Was bringt es da den eigenen Kiez zu zerlegen? Was bringt es da sich über "Kämpfe" den Kopf zu zerbrechen?
Demonstriert doch mal in den Reichenviertel - da wohnen Die, die Entscheidung treffen und Die, die für Euch nur Kopfschütteln übrig haben.
Aber viel wichtiger - findet eine argumentative Linie, die eine gesellschaftliche staatspolitische Umstrukturierung wirklich begründen und artikuliert diese.

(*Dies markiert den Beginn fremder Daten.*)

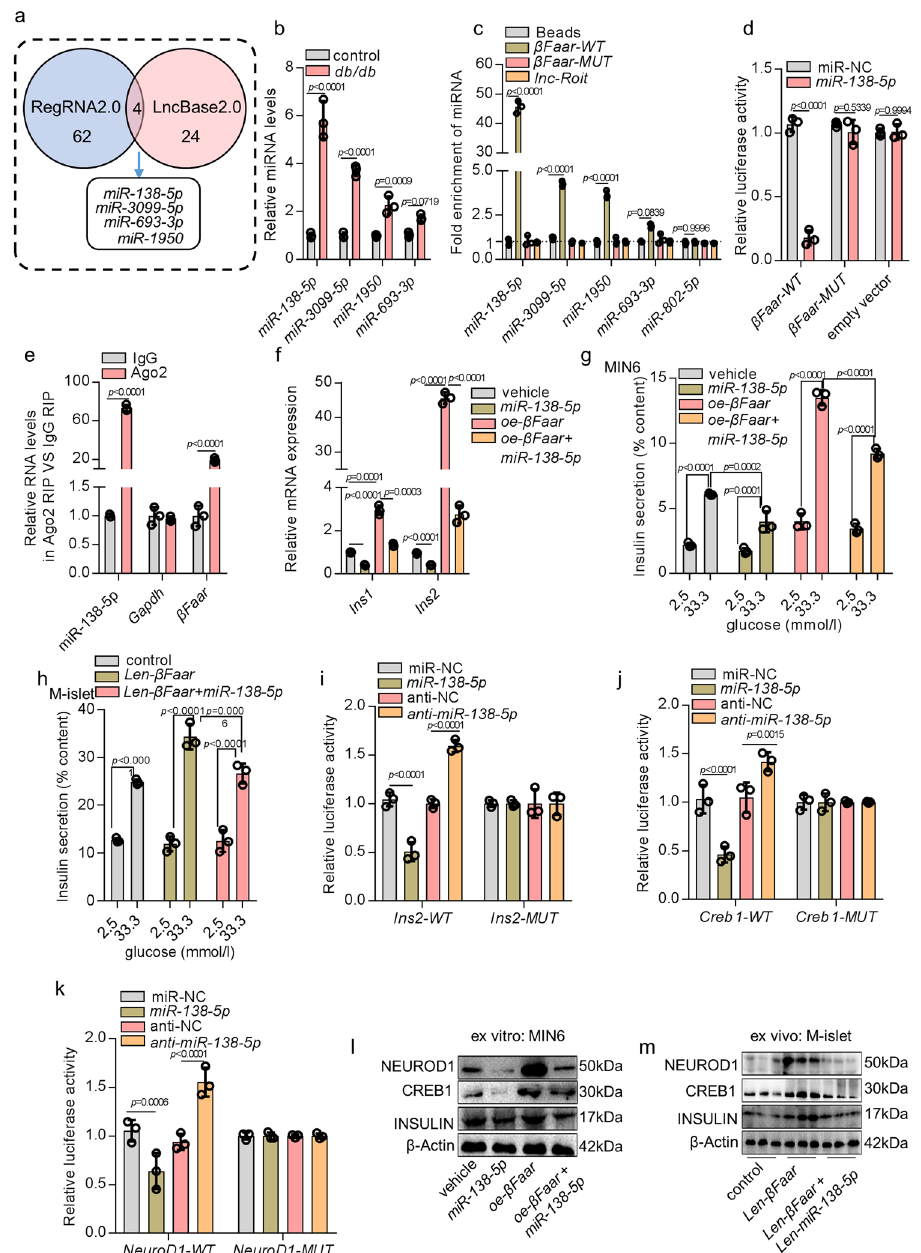
Fig. 6 β Faar regulates insulin transcription by sponging miR-138-5p . a RegRNA2.0 and LncBase2.0 were used to predict the target miRNA of β Faar , b qRT-PCR was performed to detect the expression levels of miR-138-5p , miR-3099-5p , miR-1950 , and miR-693-5p in the islets of db/db mice. c MIN6 cell lysates were incubated with biotin-labeled β Faar , after pull-down, microRNAs were extracted and assessed by qRT-PCR. Nontargeting microRNA ( miR-802-5p ) and lncRNA Roit are also inhibited by obesity, but does not have a predicated miRNA targeting site. d Relative luciferase activity in MIN6 cells co-transfected with a luciferase reporter containing either β Faar-WT or β Faar - MUT ( miR-138-5p -binding sequence mutated) and miR-138-5p mimics. Data are presented as the relative ratio of renilla luciferase activity and fi re fl y luciferase activity. e Anti-Ago2 RIP was performed in MIN6 cells transiently overexpressing miR-138-5p , followed by qRT-PCR to detect β Faar associated with Ago2 (non-speci fi c IgG as negative control). f , g miR-138- 5p or β Faar was overexpressed in the MIN6 cells, qRT-PCR was performed to detect the Ins1 and Ins2 levels ( f ) and ELISA was carried out to test the insulin secretion ( g ). The insulin secretion in the islets of len- β Faar treated mice or both len-miR-138-5p and len- β Faar treated mice ( h , n = 5). Relative luciferase activity in MIN6 cells co-transfected with a luciferase reporter containing either Ins2 - WT or In2 - MUT ( i ), Creb1 - WT or Creb1 - MUT ( j ), NeuroD1 - WT or NeuroD1 - MUT ( k ) and miR-138-5p mimics. Data are presented as the relative ratio of renilla luciferase activity and fi re fl y luciferase activity. The protein levels of INSULIN, CREB1, and NEUROD1 in the MIN6 cells transfected with miR-138-5p mimics or β Faar overexpression plasmid ( l ) and in the islet cells of len- β Faar treated mice or both len-miR-138-5p and lent- β Faar treated mice ( m , n = 5). All experiments above were performed in triplicates, and each group contained three batches of individual samples. The p -values by two-way ANOVA ( b – k ) are indicated. Data represent the mean ± SD. Source data are provided as a Source data fi le.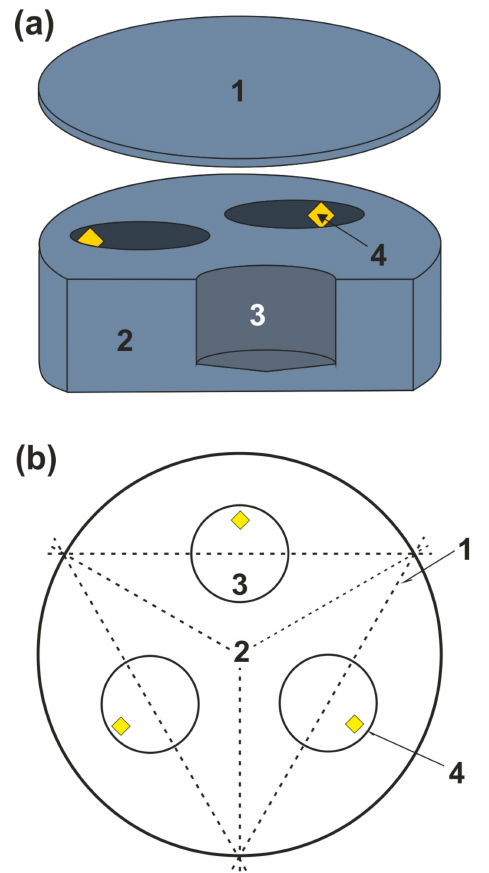
Figure 1. Scheme of a graphite capsule ( a ): 1—graphite cover; 2—graphite container with three blind holes; 3—sample volume; 4—diamond seed crystals; ( b )—Scheme for sawing of samples (top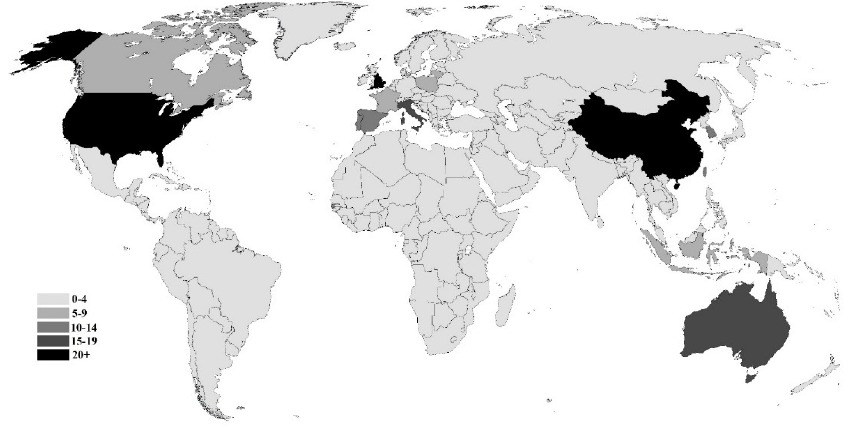
Figure 3. Geographical distributions of publications (source: created by the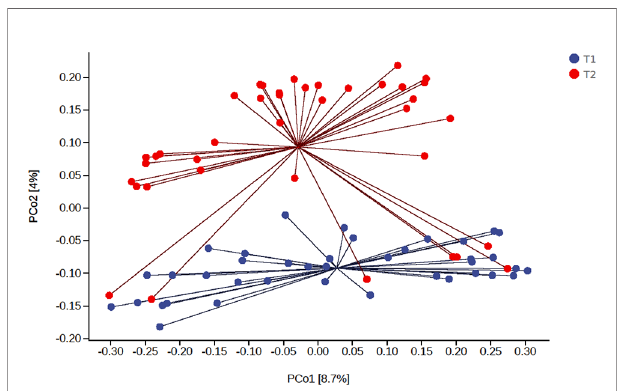
FIGURE 2 | The principal coordinate analysis of the difference of the tongue coating microbiota before and after sleep (the percentage in the brackets of the coordinate axis represents the proportion of sample difference data (distance matrix) that can be explained by the corresponding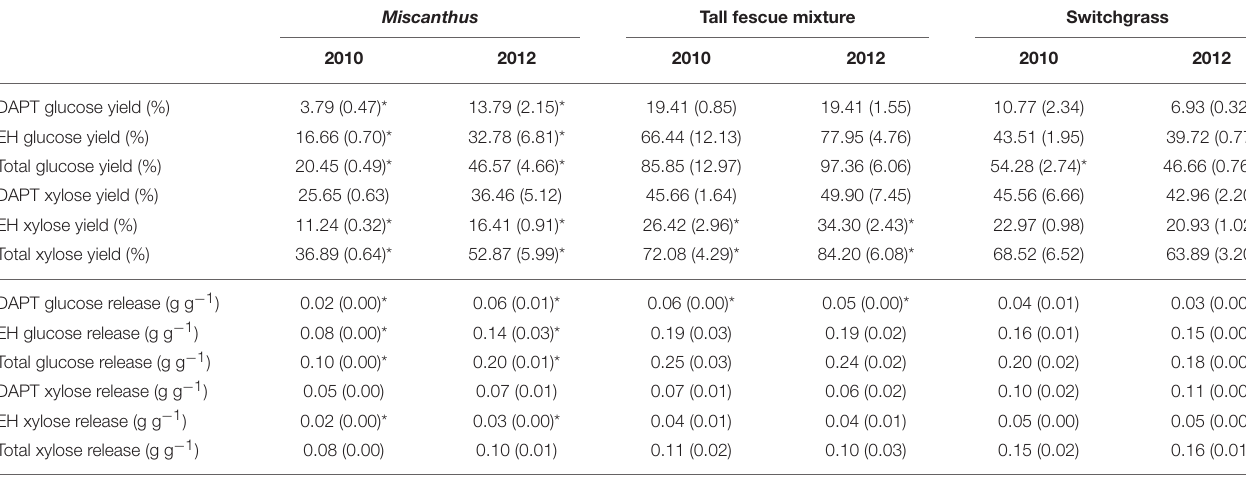
TABLE 4 | Glucose and xylose yield (%) and release (grams per gram dry biomass) from dilute-acid pretreatment (DAPT), enzymatic hydrolysis (EH), and both DAPT and EH (total) for Miscanthus , the tall fescue mixture, and switchgrass grown in 2010 and 2012 [ n = 3; mean (1 SD )].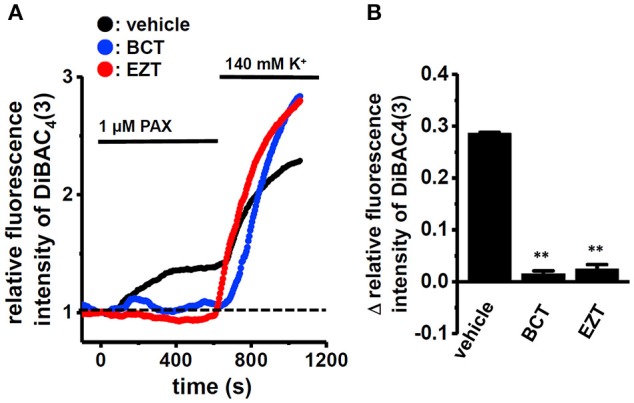
Effects of treatments with antiandrogens for 48 h on 1 μM paxilline (PAX)-induced depolarization responses in MDA-MB-453 cells. (A) Measurement of PAX-induced depolarization responses in vehicle (black symbols)-, BCT (blue symbols)-, and EZT (red symbols)-treated MDA-MB-453 cells. The fluorescence intensity of DiBAC4(3) before the application of PAX at 0 s is expressed as 1.0. The time courses of changes in the relative fluorescence intensity of DiBAC4(3) are shown. (B) Summarized data are shown as the PAX-induced Δ relative fluorescence intensity of DiBAC4(3) in vehicle-, BCT-, and EZT-treated MDA-MB-453 cells. Cells were obtained from three different batches (59, 60, and 47 cells in each group). Results were expressed as means ± SEM. **p <0.01 vs. the vehicle control.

Setzt euch doch mal mit dem einen Prof der FU Berlin, der regelmäßig keine Möglichkeit auslässt, linkes Denken auf eine Stufe mit Terroristen zu stellen, auseinander und fragt ihn dochmal was seine Motivation ist, und vielleicht auch seine Sichtweise innergesellschaftlicher Spannungen in diesem Lande zu lösen. Ja - die linke befindet sich mehr denn je in der argumentativen und gesellschaftlichen Defnesive. Genau darin liegt aber auch eine Chance, da die Aufmerksamkeit ja nun gesellschaftlich da ist (wenn vielleicht auch nicht unbedingt aus linker Perspektive). Die Benennung der Probleme ist das eine, eine Lösung zu finden, die mehrheitlich akzeptiert wird das Andere.
Gelingt das nicht, wird linkes Denken und Handeln in naher, mittlerer oder ferner Zukunft wohl mit dem Mittel des Freiheitsentzugs geahndet werden. Wie gesagt - nach den im Knast sitzenden kräht kein Hahn - wie unschuldig auch immer. Und ja - das GG beinhaltet durchaus eine Möglichkeit zur "Abwicklung"
jenes Gleichen. Tut also nicht so, als wäre kein demokratischer Weg möglich!